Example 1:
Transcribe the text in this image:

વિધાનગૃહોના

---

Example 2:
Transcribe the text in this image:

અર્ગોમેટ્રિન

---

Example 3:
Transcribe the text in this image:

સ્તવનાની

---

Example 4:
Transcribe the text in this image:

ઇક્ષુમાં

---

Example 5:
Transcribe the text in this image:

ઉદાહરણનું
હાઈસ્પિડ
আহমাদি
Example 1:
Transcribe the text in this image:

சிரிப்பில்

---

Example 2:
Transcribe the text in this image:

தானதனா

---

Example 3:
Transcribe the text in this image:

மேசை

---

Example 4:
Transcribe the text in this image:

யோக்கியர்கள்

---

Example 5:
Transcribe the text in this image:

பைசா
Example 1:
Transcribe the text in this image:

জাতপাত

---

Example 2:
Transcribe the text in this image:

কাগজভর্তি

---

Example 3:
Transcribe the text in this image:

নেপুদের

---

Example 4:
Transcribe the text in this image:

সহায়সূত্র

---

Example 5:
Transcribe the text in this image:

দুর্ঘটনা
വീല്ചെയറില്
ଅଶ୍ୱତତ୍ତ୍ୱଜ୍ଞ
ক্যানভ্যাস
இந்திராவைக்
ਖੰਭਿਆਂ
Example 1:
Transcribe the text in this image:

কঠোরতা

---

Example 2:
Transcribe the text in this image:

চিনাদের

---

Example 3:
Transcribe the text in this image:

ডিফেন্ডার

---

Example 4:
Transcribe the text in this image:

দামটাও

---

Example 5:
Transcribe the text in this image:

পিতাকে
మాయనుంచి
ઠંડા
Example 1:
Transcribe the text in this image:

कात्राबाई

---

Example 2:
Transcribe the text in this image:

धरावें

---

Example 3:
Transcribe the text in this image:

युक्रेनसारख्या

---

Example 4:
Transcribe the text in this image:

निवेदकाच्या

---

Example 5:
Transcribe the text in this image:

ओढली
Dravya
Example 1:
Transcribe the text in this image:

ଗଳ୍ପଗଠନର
┄┄┄┄┄┄┄┄┄┄┄┄┄┄┄┄┄┄┄┄
What you will do
Copy out the entries. Change nothing.

Response
Example 1:
Transcribe the text in this image:

વિધાનગૃહોના

---

Example 2:
Transcribe the text in this image:

અર્ગોમેટ્રિન

---

Example 3:
Transcribe the text in this image:

સ્તવનાની

---

Example 4:
Transcribe the text in this image:

ઇક્ષુમાં

---

Example 5:
Transcribe the text in this image:

ઉદાહરણનું
હાઈસ્પિડ
আহমাদি
Example 1:
Transcribe the text in this image:

சிரிப்பில்

---

Example 2:
Transcribe the text in this image:

தானதனா

---

Example 3:
Transcribe the text in this image:

மேசை

---

Example 4:
Transcribe the text in this image:

யோக்கியர்கள்

---

Example 5:
Transcribe the text in this image:

பைசா
Example 1:
Transcribe the text in this image:

জাতপাত

---

Example 2:
Transcribe the text in this image:

কাগজভর্তি

---

Example 3:
Transcribe the text in this image:

নেপুদের

---

Example 4:
Transcribe the text in this image:

সহায়সূত্র

---

Example 5:
Transcribe the text in this image:

দুর্ঘটনা
വീല്ചെയറില്
ଅଶ୍ୱତତ୍ତ୍ୱଜ୍ଞ
ক্যানভ্যাস
இந்திராவைக்
ਖੰਭਿਆਂ
Example 1:
Transcribe the text in this image:

কঠোরতা

---

Example 2:
Transcribe the text in this image:

চিনাদের

---

Example 3:
Transcribe the text in this image:

ডিফেন্ডার

---

Example 4:
Transcribe the text in this image:

দামটাও

---

Example 5:
Transcribe the text in this image:

পিতাকে
మాయనుంచి
ઠંડા
Example 1:
Transcribe the text in this image:

कात्राबाई

---

Example 2:
Transcribe the text in this image:

धरावें

---

Example 3:
Transcribe the text in this image:

युक्रेनसारख्या

---

Example 4:
Transcribe the text in this image:

निवेदकाच्या

---

Example 5:
Transcribe the text in this image:

ओढली
Dravya
Example 1:
Transcribe the text in this image:

ଗଳ୍ପଗଠନର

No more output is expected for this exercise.